Architecture-wise, Wilson Allen is using Azure’s AI in the form of containerized Cognitive Services to bring form-based data into firm’s data ecosystem and to create meta data from text-based data, using ML techniques to establish patterns, causality relationships, and to render it all in a common data model without the traditional data warehouse visualized through Power BI reporting.
Using Form Recognizer, they are also extracting historic sets of HR PDF forms (intake, change, termination) to create a database for master data and analytic purposes. Additionally, they are using Sentiment Analysis for marrying structured and unstructured client feedback data then surfaced in Power BI.
Containers used: Form Recognizer, Text Analytics (Sentiment Analysis)
Use case #3 – Build conversational user interface to help retailers manage inventory better, help bankers improve support experience, provide healthcare customer with better guidance in manage appointment and track efficiency.
Insight - Insight’s Kiosk Framework leverages the Cognitive Services containers to create a functional experience for the customer with a minimal connectivity requirement. Using the Azure IoT Edge runtime and IoT hub, the framework can be managed remotely and securely allowing the customer to change the “personality” of the kiosk remotely based on the business requirements and constraints around image capture, responses and content. It also allows the customer to manage the deployment and management of this framework at scale across locations.
Containers used: Face Recognition, Speech to Text, Language Understanding
Get Started...! Learn more and deploy AI at the edge with Cognitive Services
Deploying your first container is about a 2-minute read. You basically create a resource at Azure portal, download image, run container with environmental variables. Here's a guide help you get started on running containers.

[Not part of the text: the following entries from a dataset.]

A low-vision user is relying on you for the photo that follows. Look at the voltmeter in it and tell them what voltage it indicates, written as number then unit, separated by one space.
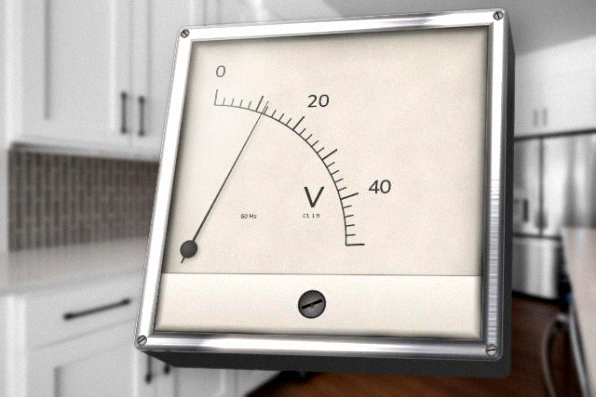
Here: 12 V
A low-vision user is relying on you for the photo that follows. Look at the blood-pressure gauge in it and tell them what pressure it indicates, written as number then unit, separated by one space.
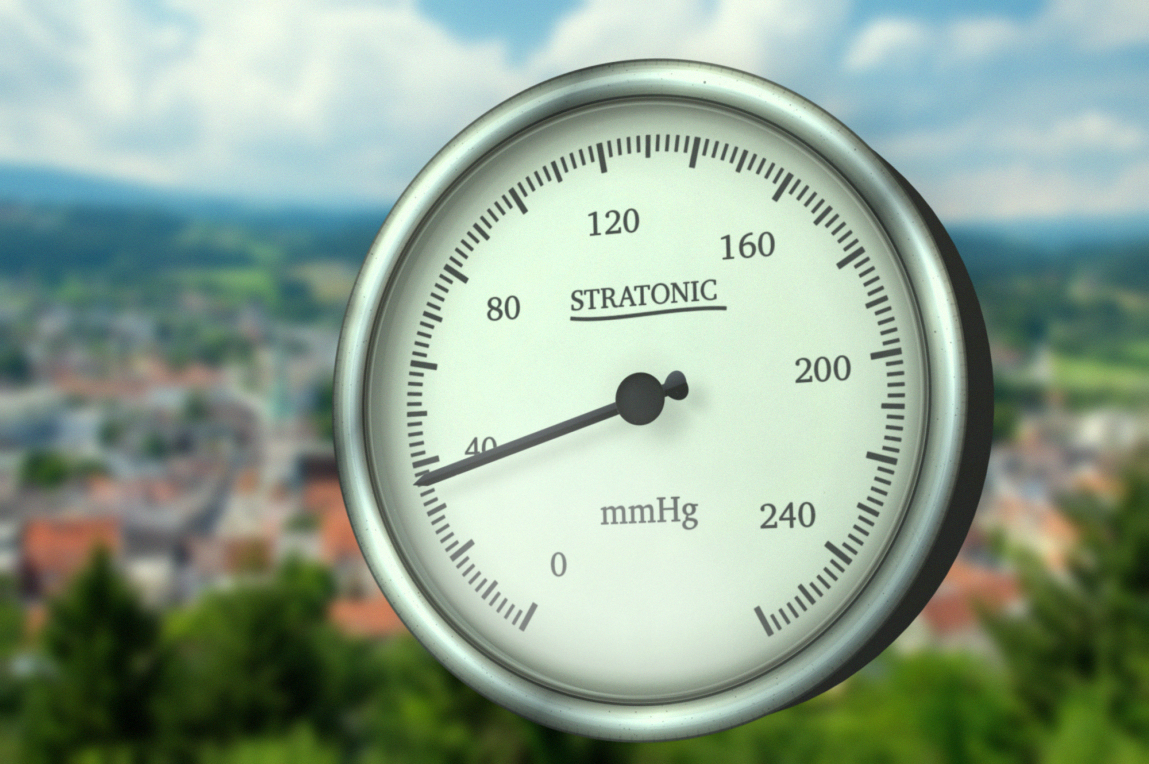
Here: 36 mmHg
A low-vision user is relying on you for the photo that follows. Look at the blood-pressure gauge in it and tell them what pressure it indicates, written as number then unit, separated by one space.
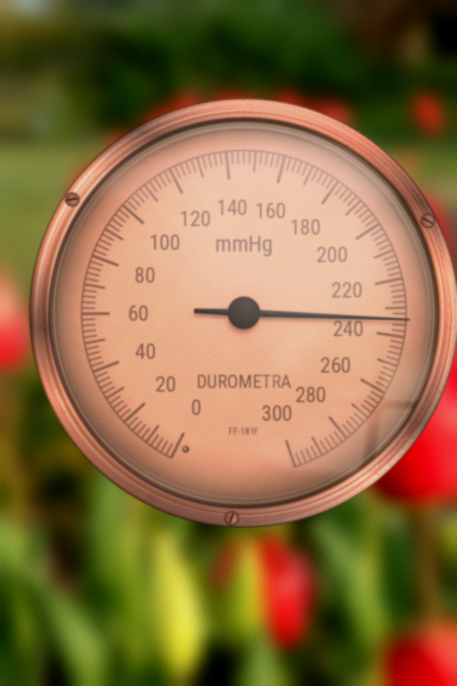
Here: 234 mmHg
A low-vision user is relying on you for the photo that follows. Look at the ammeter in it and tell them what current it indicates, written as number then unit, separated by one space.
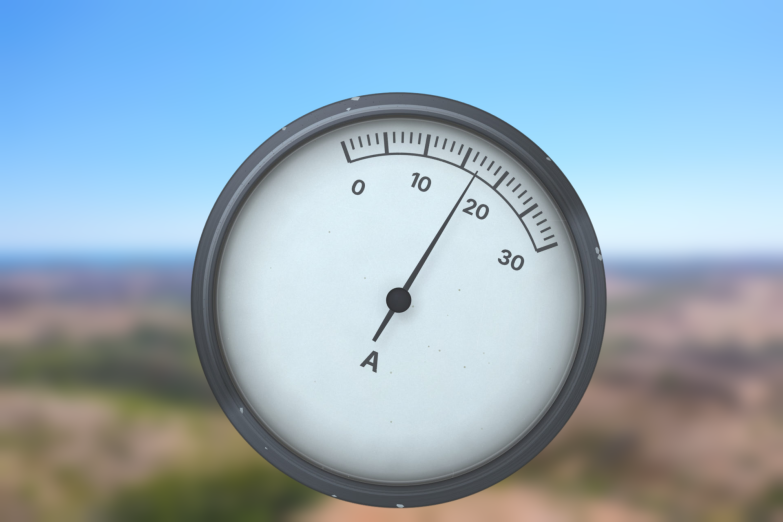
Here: 17 A
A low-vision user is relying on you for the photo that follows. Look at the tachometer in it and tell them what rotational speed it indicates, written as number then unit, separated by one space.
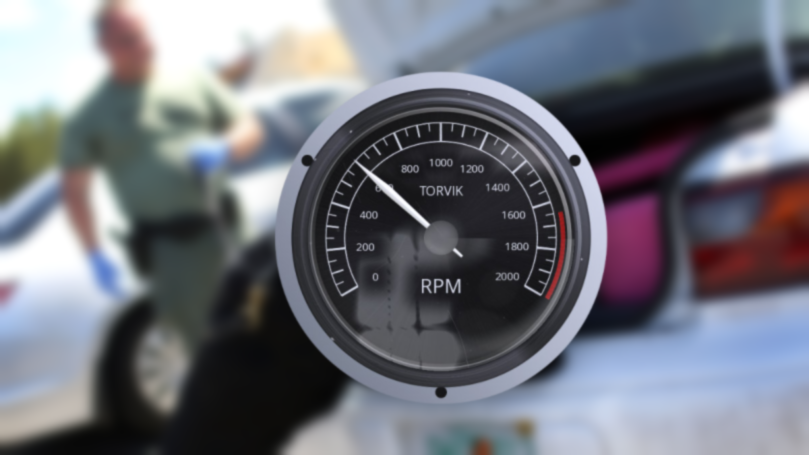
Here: 600 rpm
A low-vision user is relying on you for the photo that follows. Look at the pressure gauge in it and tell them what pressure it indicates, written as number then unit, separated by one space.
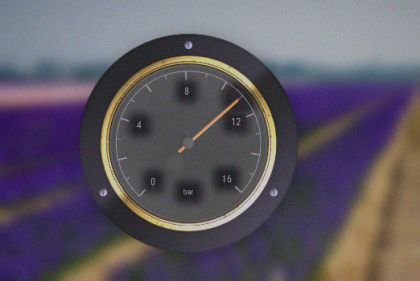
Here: 11 bar
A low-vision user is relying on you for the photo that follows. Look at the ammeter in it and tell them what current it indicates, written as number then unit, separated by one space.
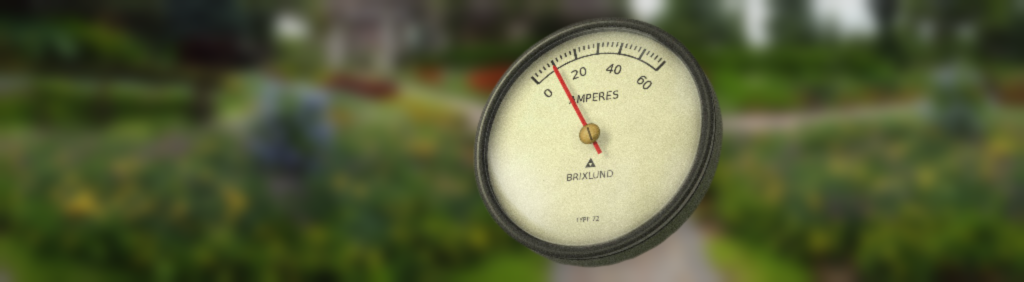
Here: 10 A
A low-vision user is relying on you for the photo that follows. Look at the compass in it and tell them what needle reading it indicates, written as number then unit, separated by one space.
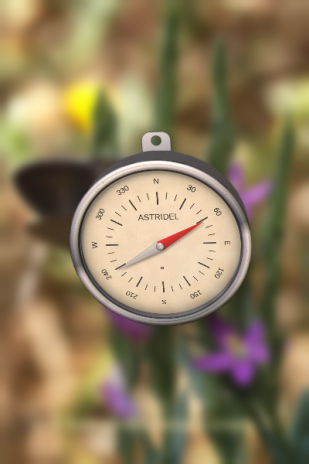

Let’s look at some best practices that might be helpful for you to run containers:
Security should be a primary focus whenever you're developing applications. The importance of security is a metric for success. When you're architecting a software solution that includes Cognitive Services containers, it's vital to understand the limitations and capabilities available to you. For more information about network security, see Configure Azure Cognitive Services virtual networks.
The diagram below illustrates the default and non-secure approach:
As an alternative and secure approach, consumers of Cognitive Services containers could augment a container with a front-facing component, keeping the container endpoint private. Let's consider a scenario where we use Istio as an ingress gateway. Istio supports HTTPS/TLS and client-certificate authentication. In this scenario, the Istio front end exposes the container access, presenting the client certificate that is whitelisted beforehand with Istio.
Nginx is another popular choice in the same category. Both Istio and Nginx act as a service mesh and offer additional features including things like load-balancing, routing, and rate-control.
Cognitive Services containers are required to submit metering information for billing purposes. Failure to allow list various network channels that the Cognitive Services containers rely on will prevent the container from working.
Allow list Cognitive Services domains and ports
The host should allow list port 443 and the following domains:
Disable deep packet inspection
Deep packet inspection (DPI) is a type of data processing that inspects in detail the data being sent over a computer network, and usually takes action by blocking, re-routing, or logging it accordingly.
Disable DPI on the secure channels that the Cognitive Services containers create to Microsoft servers. Failure to do so will prevent the container from functioning correctly.